◆ Required work:
**A.** In the passage about Komar and Melamid's painting poll, which animal does Kenya prefer in its ideal picture?
**B.** Carry on the passage about Komar and Melamid's painting poll, picking up after its final sentence.

◆ Text:
-------------------------

Wednesday, August 2nd, 2006

The following quote needs an explanation, a preface. Ex-Soviet emigrees Vitaly Komar and Alexander Melamid are know in art world as visual provocateurs who keep teasing audiences with unsettling artwork at its most satirical, statistical, and commercial extremes. One of their projects was a statistical poll to find out what kind of painting is preferred by average people intending to discover what a true “people’s art” should look like. The result of a professional market research survey was stunning: people from all over the world, from United States to Ukraine, from Iceland to Kenya - they all like a blue landscape. It is a “realistic-looking” dishwasher-size painting depicting an outdoor scene with water (lakes, rivers or seas), clear blue or stormy skies, vibrant blended colors, preferably a fall scene with wild animals (Finland prefers moose and Kenya prefers hippopotamus) and famous or ordinary people at leisure. It is hilarious. It is quintessential kitsch. But people have spoken. Thatâ’s what they want.

-------------------------

◆ Data for review:

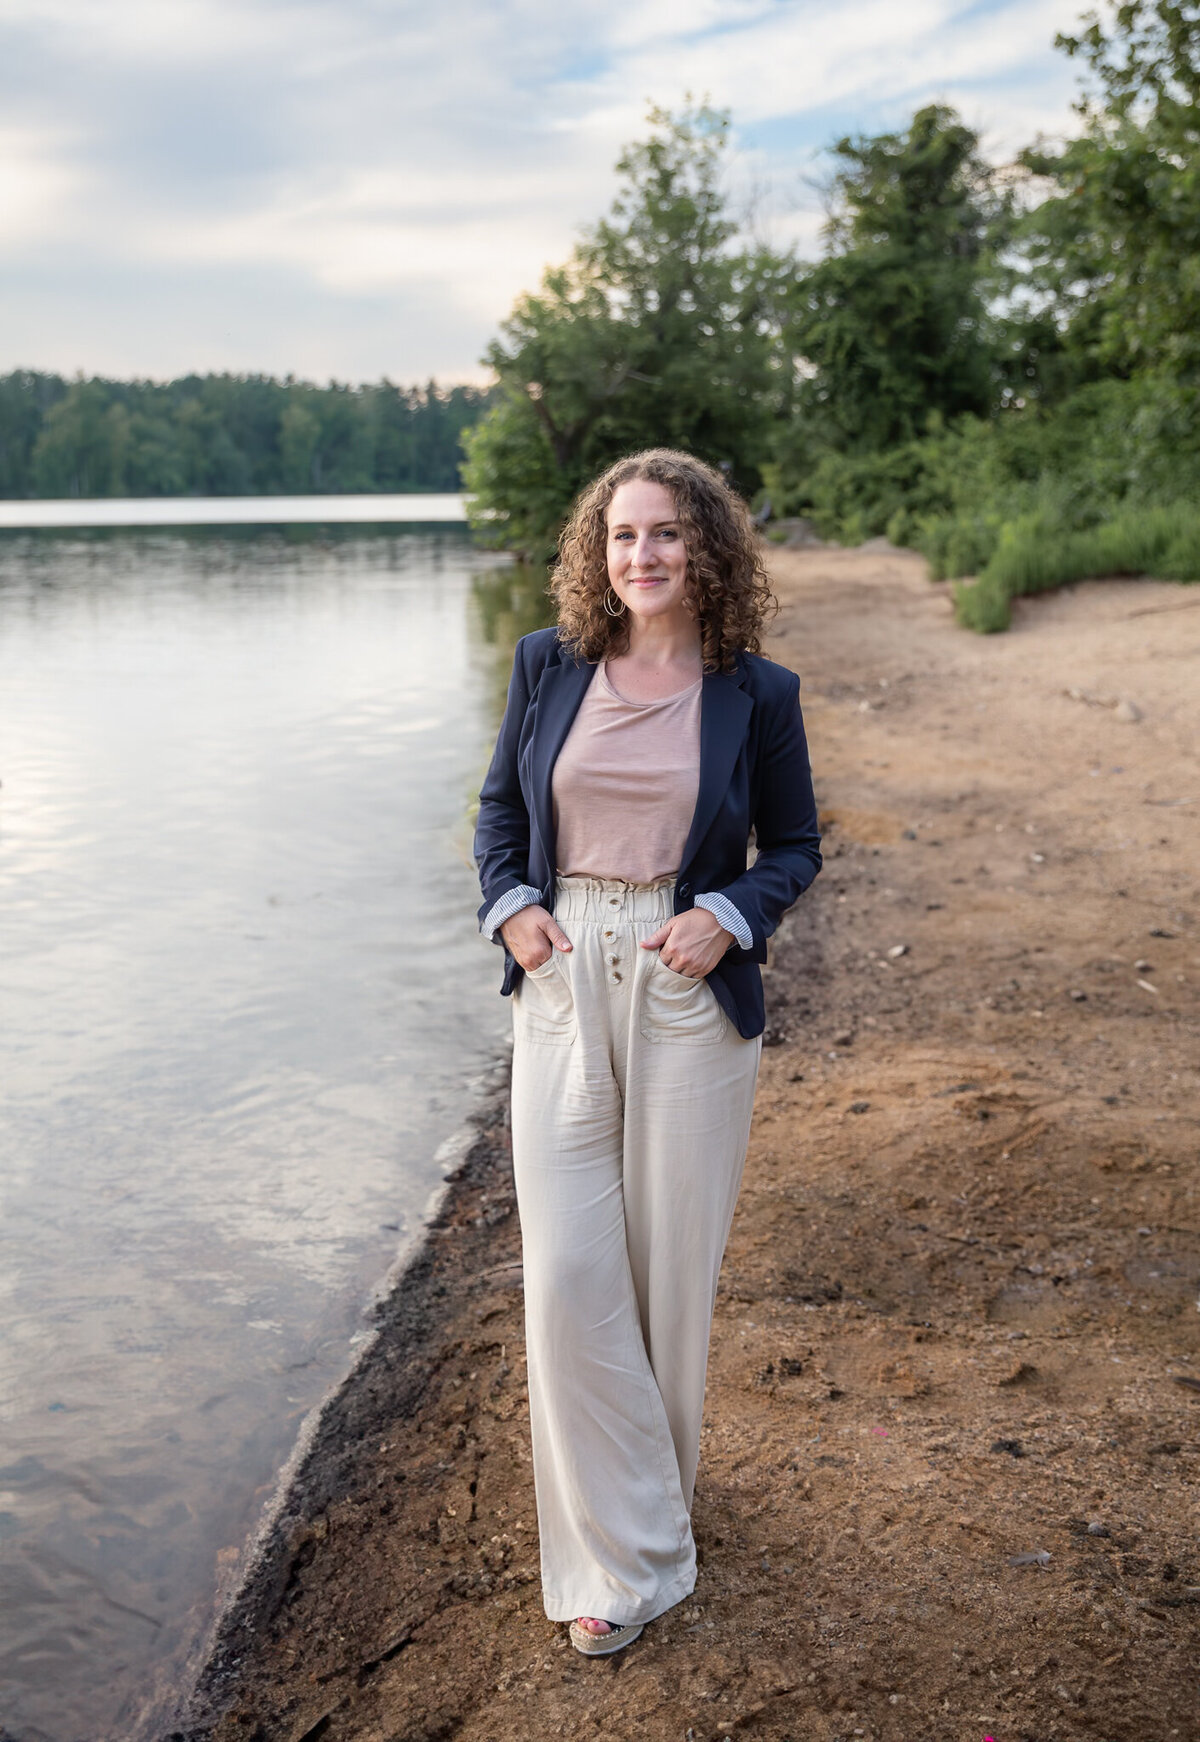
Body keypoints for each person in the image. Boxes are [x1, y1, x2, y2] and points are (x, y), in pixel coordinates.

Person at [474, 448, 821, 1656]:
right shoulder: (546, 664)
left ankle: (643, 1539)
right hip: (562, 969)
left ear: (707, 548)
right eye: (623, 535)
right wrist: (508, 902)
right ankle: (623, 1542)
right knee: (570, 1274)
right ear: (596, 551)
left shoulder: (757, 693)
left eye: (667, 533)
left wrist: (727, 914)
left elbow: (795, 847)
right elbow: (499, 813)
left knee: (669, 1278)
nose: (643, 555)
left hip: (684, 981)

-------------------------

◆ Answers below:
**A.** The hippopotamus.

**B.**
Excerpt from “Blue Landscapes, Bewitching Numbers, and the Double Life of Jokes: An Interview with Komar and Mealmid”

QUESTION: So what you make of the fact that the people have spoken for the blue landscape?

VITALY KOMAR: I believe it reflects people’s nostalgia about freedom. It’s very simple metaphor, and very deep at the same time: closed space and open space. The connection of idea of closed space, I believe, it’s prison. And concentration of idea of open space is a landscape - air, no barriers, in other words, vacation, freedom.

You know, we are not free. We do not choose to be born. We do not choose to inhabit this world, this space, this giant room, or, in language of contemporary art, this installation. But if, initially, life was not act of free will, then freedom does not exist in principle, much less in day-to-day life. In search of freedom, of blue landscape, we can at any time open the big door that leads out of this room, out of this time and space, out of this world and this life. But most of us are not capable of suicide; we are afraid to find out maybe behind this door there is another installation, another, different colored landscape. So most of us do not choose to leave this room. Most of us wait for door to open by itself - another, maybe final, violation of our will. Meanwhile, we look for smaller freedoms, open smaller doors, which are so numerous in this installation they resemble some labyrinth of modern offices.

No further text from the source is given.